Any power that is utilised is paid for in the wholesale spot energy market and so should be netted off from the reserve calculated above. The negated quantity can again be calculated from the ACE. The mean over the dispatch interval of the positive quantities of ACE within a dispatch period is defined as the utilised headroom and the mean over the dispatch interval of the negative quantities of ACE within a dispatch period is defined as the utilised footroom.
An example illustrating capacity, utilisation and the net outcome for both raise and lower situations is shown in the figure following.
Figure 2 - Capacity and Utilisation values calculated from ACE
Hence the primary frequency cost (PFC) can be calculated as opportunity cost times the headroom capacity net of utilised headroom (for Raise PFC) and opportunity costs times the footroom capacity net of utilised footroom.
Raise PFC=|Opportunity Cost×(Headroom Capacity-Headroom Utilisation)|
Lower PFC=|Opportunity Cost×(Footroom Capacity-Footroom Utilisation)|
The mechanism used to allocate the costs is similar to that used to allocate FCAS costs through the Regulation Causer Pays (RCP) mechanism, a key difference being that payments are allocated to participants that provide PFR along with costs to causers.

Items =
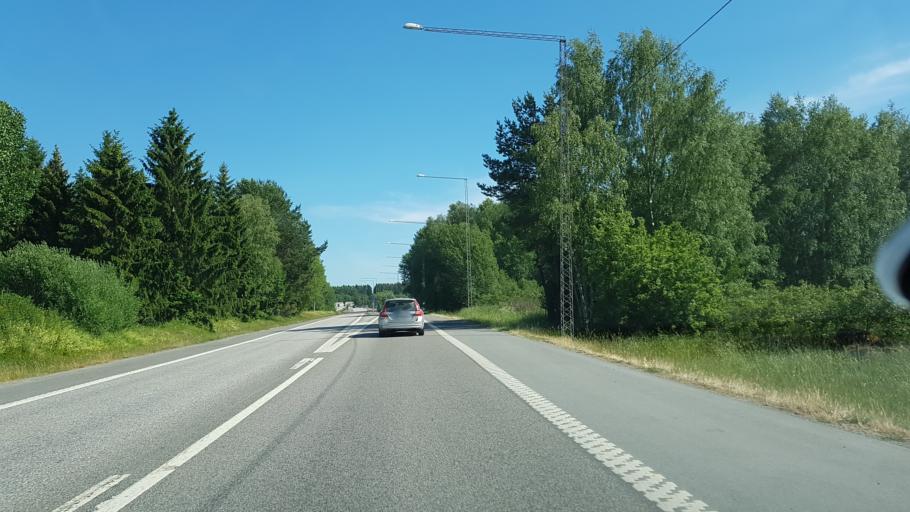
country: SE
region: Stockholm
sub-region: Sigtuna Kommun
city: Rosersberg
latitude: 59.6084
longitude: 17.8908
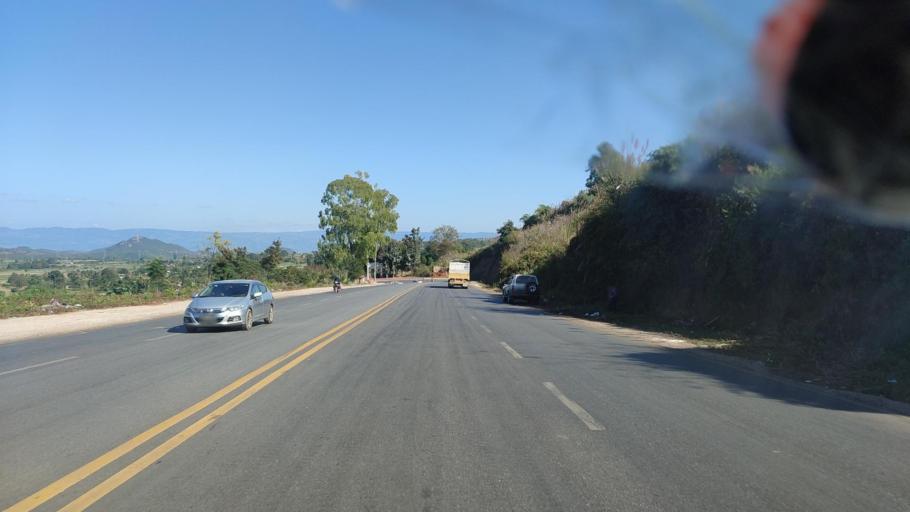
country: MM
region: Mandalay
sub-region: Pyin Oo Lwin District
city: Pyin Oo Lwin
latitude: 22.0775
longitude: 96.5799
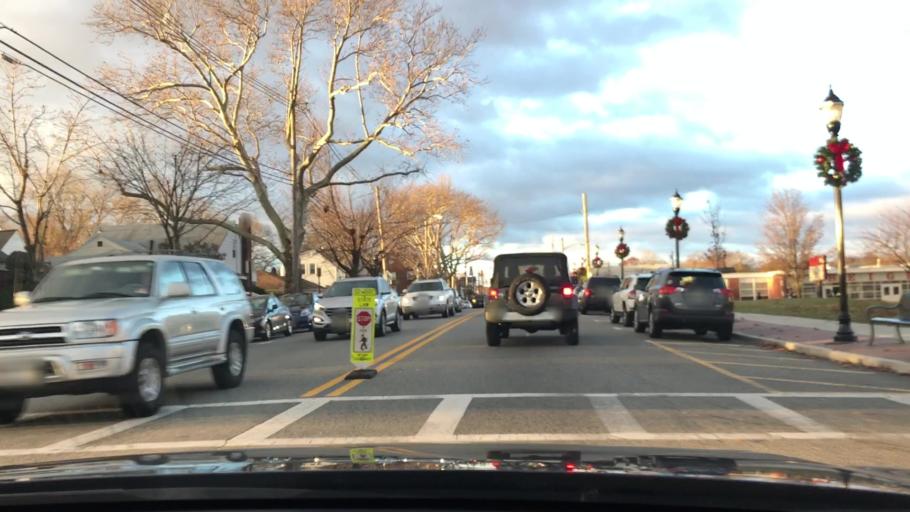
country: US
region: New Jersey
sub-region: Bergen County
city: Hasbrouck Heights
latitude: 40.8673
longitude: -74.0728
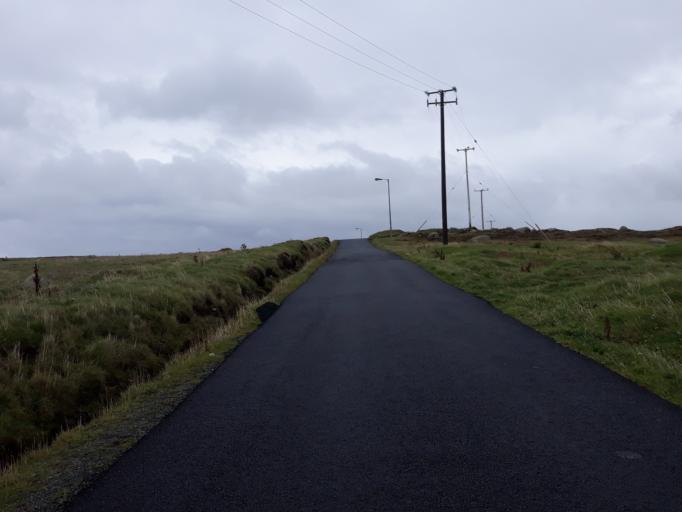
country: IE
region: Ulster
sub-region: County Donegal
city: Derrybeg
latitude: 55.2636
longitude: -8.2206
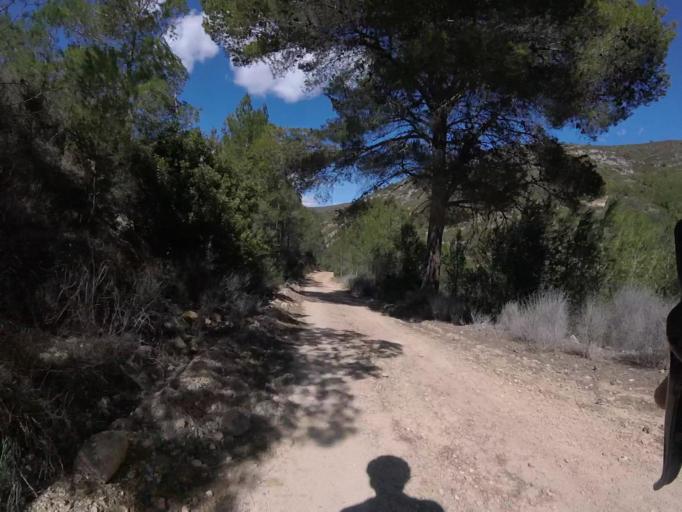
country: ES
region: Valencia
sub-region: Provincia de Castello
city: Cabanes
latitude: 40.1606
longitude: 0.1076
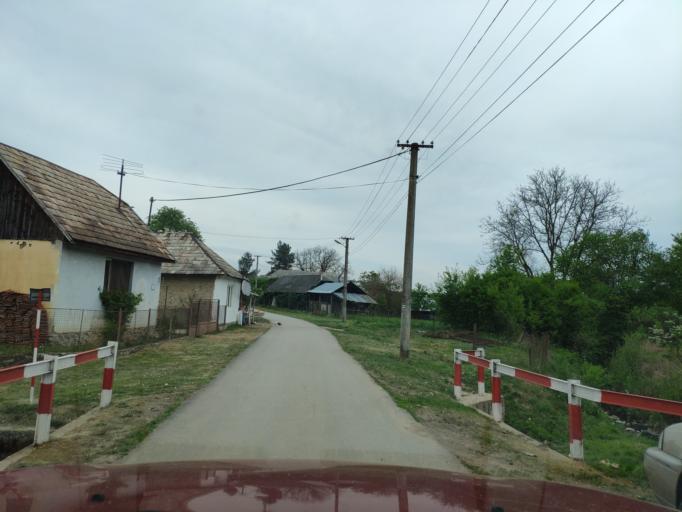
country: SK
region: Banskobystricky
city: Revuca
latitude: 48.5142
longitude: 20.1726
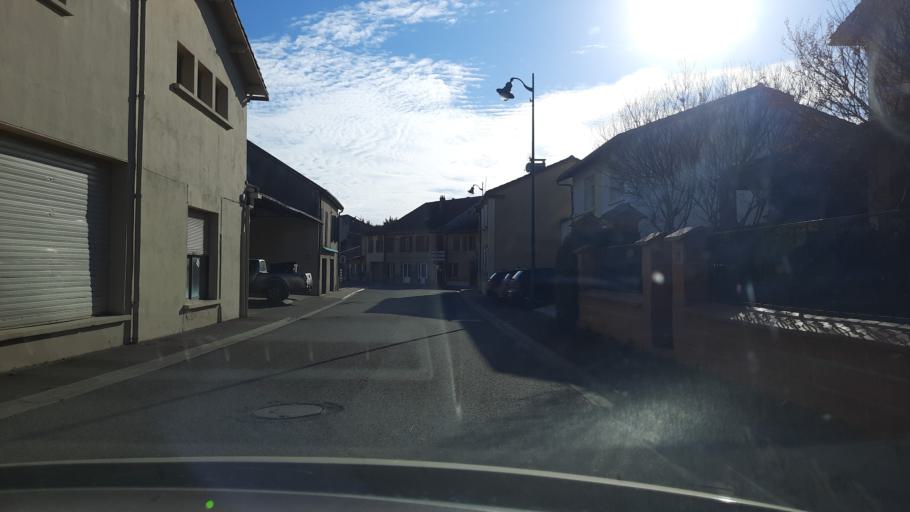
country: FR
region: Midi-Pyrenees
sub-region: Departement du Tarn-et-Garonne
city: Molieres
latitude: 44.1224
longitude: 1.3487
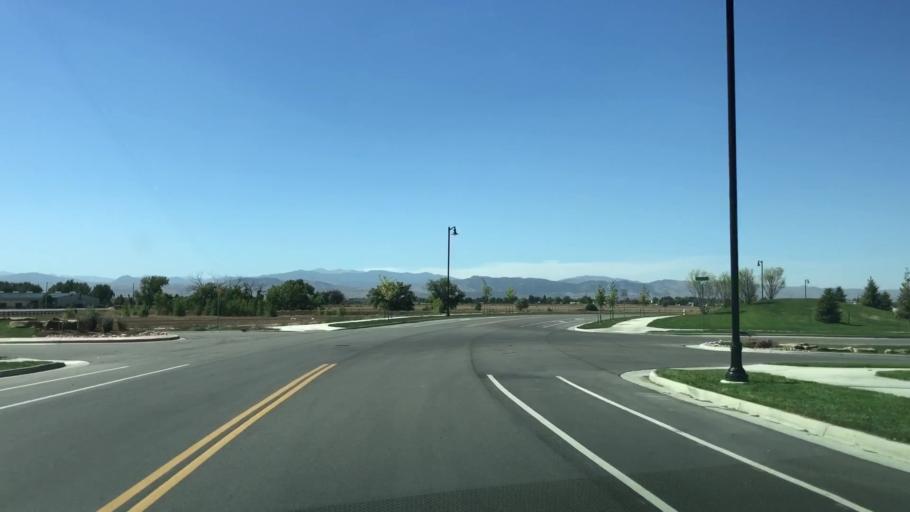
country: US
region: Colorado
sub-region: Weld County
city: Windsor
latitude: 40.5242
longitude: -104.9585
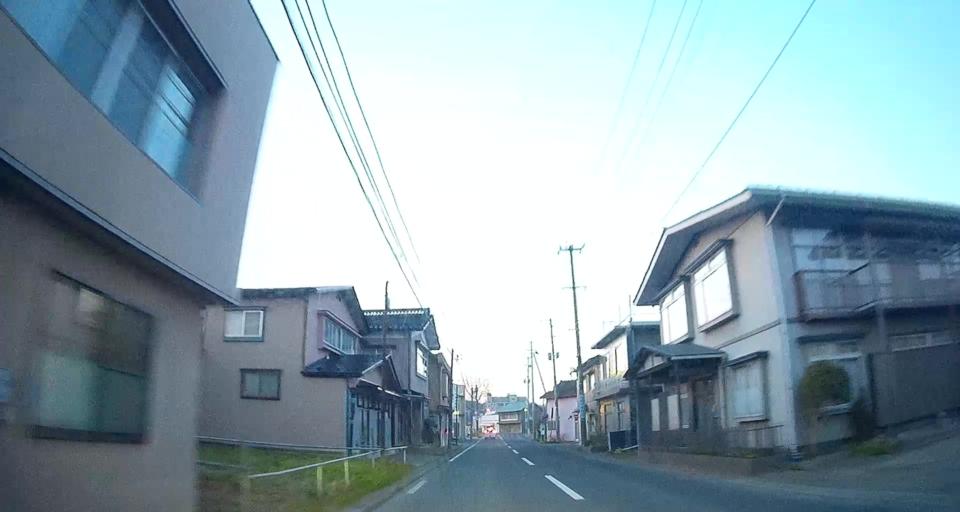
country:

Stated goal A = In the passage on primary frequency costs, why should utilised power be netted off from the reserve? Answer in one to three sentences.
Stated goal B = According to the passage on primary frequency costs, which mechanism is the cost allocation mechanism similar to?
Stated goal C = From the passage on primary frequency costs, reproduce the stretch from "An example illustrating" through "costs to causers.".

Exercise output A = Utilised power should be netted off from the reserve because it is already paid for in the wholesale spot energy market.

Exercise output B = It is similar to the Regulation Causer Pays (RCP) mechanism used to allocate FCAS costs.

Exercise output C =
An example illustrating capacity, utilisation and the net outcome for both raise and lower situations is shown in the figure following.
Figure 2 - Capacity and Utilisation values calculated from ACE
Hence the primary frequency cost (PFC) can be calculated as opportunity cost times the headroom capacity net of utilised headroom (for Raise PFC) and opportunity costs times the footroom capacity net of utilised footroom.
Raise PFC=|Opportunity Cost×(Headroom Capacity-Headroom Utilisation)|
Lower PFC=|Opportunity Cost×(Footroom Capacity-Footroom Utilisation)|
The mechanism used to allocate the costs is similar to that used to allocate FCAS costs through the Regulation Causer Pays (RCP) mechanism, a key difference being that payments are allocated to participants that provide PFR along with costs to causers.